Department of Engineering Design, Indian Institute of Technology Madras, India; School of Computer Science, University of Sydney, Sydney, New South Wales, Australia.
School of Computer Science, University of Sydney, Sydney, New South Wales, Australia.
Ultrasound Med Biol. 2019 May;45(5):1259-1273. doi: 10.1016/j.ultrasmedbio.2018.11.016. Epub 2019 Feb 27.
Machine learning for ultrasound image analysis and interpretation can be helpful in automated image classification in large-scale retrospective analyses to objectively derive new indicators of abnormal fetal development that are embedded in ultrasound images. Current approaches to automatic classification are limited to the use of either image patches (cropped images) or the global (whole) image. As many fetal organs have similar visual features, cropped images can misclassify certain structures such as the kidneys and abdomen. Also, the whole image does not encode sufficient local information about structures to identify different structures in different locations. Here we propose a method to automatically classify 14 different fetal structures in 2-D fetal ultrasound images by fusing information from both cropped regions of fetal structures and the whole image. Our method trains two feature extractors by fine-tuning pre-trained convolutional neural networks with the whole ultrasound fetal images and the discriminant regions of the fetal structures found in the whole image. The novelty of our method is in integrating the classification decisions made from the global and local features without relying on priors. In addition, our method can use the classification outcome to localize the fetal structures in the image. Our experiments on a data set of 4074 2-D ultrasound images (training: 3109, test: 965) achieved a mean accuracy of 97.05%, mean precision of 76.47% and mean recall of 75.41%. The Cohen κ of 0.72 revealed the highest agreement between the ground truth and the proposed method. The superiority of the proposed method over the other non-fusion-based methods is statistically significant (p < 0.05). We found that our method is capable of predicting images without ultrasound scanner overlays with a mean accuracy of 92%. The proposed method can be leveraged to retrospectively classify any ultrasound images in clinical research.

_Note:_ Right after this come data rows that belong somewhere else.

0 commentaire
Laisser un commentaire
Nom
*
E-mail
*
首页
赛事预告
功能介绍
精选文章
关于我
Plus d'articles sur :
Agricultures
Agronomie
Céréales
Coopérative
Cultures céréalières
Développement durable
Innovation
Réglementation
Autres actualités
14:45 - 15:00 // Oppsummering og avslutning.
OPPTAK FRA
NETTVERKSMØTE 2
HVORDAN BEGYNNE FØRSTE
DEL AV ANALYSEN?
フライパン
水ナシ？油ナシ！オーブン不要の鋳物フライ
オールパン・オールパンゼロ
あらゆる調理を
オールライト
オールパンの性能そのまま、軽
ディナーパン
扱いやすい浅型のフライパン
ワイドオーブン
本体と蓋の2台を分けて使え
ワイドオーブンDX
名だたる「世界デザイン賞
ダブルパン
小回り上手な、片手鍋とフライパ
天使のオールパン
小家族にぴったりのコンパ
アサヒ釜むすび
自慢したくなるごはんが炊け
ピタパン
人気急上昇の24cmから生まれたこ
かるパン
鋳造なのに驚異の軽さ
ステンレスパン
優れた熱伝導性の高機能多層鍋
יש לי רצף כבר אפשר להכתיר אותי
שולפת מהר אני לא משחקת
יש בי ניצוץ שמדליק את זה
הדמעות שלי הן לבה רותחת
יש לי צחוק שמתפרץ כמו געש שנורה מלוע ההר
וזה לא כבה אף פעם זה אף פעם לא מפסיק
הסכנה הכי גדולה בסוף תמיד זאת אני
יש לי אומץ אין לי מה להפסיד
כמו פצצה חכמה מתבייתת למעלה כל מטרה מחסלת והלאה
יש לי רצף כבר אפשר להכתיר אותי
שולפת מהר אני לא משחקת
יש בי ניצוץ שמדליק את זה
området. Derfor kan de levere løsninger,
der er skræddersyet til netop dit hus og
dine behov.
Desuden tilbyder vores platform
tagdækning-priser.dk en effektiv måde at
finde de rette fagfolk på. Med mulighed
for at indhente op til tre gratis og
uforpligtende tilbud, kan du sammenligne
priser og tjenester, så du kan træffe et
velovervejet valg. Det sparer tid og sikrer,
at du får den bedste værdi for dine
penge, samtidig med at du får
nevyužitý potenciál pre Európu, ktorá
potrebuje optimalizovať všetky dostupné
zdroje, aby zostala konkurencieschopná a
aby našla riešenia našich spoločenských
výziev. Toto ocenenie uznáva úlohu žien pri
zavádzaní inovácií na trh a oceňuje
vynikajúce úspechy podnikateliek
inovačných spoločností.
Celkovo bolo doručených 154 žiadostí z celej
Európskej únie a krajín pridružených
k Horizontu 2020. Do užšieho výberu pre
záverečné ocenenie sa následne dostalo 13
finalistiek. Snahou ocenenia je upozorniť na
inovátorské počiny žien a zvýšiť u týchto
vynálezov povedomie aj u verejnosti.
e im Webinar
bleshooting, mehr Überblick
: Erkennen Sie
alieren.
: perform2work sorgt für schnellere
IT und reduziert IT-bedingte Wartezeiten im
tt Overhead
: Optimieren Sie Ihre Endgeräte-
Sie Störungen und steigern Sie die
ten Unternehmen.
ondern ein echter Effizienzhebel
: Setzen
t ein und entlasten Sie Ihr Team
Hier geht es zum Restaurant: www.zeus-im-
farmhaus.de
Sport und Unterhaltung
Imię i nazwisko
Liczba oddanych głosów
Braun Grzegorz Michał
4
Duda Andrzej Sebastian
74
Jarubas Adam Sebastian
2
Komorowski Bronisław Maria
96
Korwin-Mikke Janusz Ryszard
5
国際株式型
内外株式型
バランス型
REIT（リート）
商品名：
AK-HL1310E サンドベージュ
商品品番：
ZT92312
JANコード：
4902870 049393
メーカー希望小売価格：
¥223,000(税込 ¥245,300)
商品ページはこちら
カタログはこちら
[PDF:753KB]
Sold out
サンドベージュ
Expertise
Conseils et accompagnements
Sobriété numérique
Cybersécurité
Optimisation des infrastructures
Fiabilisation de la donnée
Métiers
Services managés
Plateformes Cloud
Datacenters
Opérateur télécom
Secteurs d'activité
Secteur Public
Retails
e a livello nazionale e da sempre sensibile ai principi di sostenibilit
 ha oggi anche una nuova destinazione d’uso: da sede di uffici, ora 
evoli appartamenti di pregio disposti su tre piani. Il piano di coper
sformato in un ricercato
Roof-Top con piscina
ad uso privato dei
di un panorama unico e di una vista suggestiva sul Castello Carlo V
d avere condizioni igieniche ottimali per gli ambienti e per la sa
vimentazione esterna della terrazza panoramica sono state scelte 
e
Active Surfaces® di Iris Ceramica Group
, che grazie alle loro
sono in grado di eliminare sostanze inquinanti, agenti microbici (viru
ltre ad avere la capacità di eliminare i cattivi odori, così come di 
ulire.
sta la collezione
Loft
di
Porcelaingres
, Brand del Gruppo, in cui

机器学习在超声图像分析和解释方面的应用可以帮助在大型回顾性分析中实现自动图像分类,从而客观地从超声图像中提取出异常胎儿发育的新指标。目前的自动分类方法仅限于使用图像补丁(裁剪图像)或整体图像(整个图像)。由于许多胎儿器官具有相似的视觉特征,裁剪图像可能会错误分类某些结构,如肾脏和腹部。此外,整个图像没有编码足够的关于结构的局部信息,无法识别不同位置的不同结构。在这里,我们提出了一种通过融合来自胎儿结构裁剪区域和整个图像的信息来自动分类二维胎儿超声图像中 14 种不同胎儿结构的方法。我们的方法通过使用整个超声胎儿图像和在整个图像中找到的胎儿结构的判别区域微调预先训练的卷积神经网络来训练两个特征提取器。我们方法的新颖之处在于在不依赖先验知识的情况下集成来自全局和局部特征的分类决策。此外,我们的方法可以使用分类结果来定位图像中的胎儿结构。我们在一个包含 4074 张二维超声图像的数据集(训练:3109,测试:965)上进行的实验中,平均准确率为 97.05%,平均精度为 76.47%,平均召回率为 75.41%。κ 值为 0.72 表明了地面实况和提出的方法之间的最高一致性。与其他非融合方法相比,提出的方法具有统计学意义上的优越性(p < 0.05)。我们发现我们的方法能够以平均准确率为 92%的预测没有超声扫描仪叠加的图像。所提出的方法可以在临床研究中用于回顾性地分类任何超声图像。